**Task to complete:** Return every line from the records below that has the word "wall".

::: Records for the task :::

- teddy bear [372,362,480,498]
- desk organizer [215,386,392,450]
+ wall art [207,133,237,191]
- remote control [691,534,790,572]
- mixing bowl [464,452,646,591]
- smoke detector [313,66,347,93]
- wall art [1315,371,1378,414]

:::

**Result of this task:**
+ wall art [207,133,237,191]
- wall art [1315,371,1378,414]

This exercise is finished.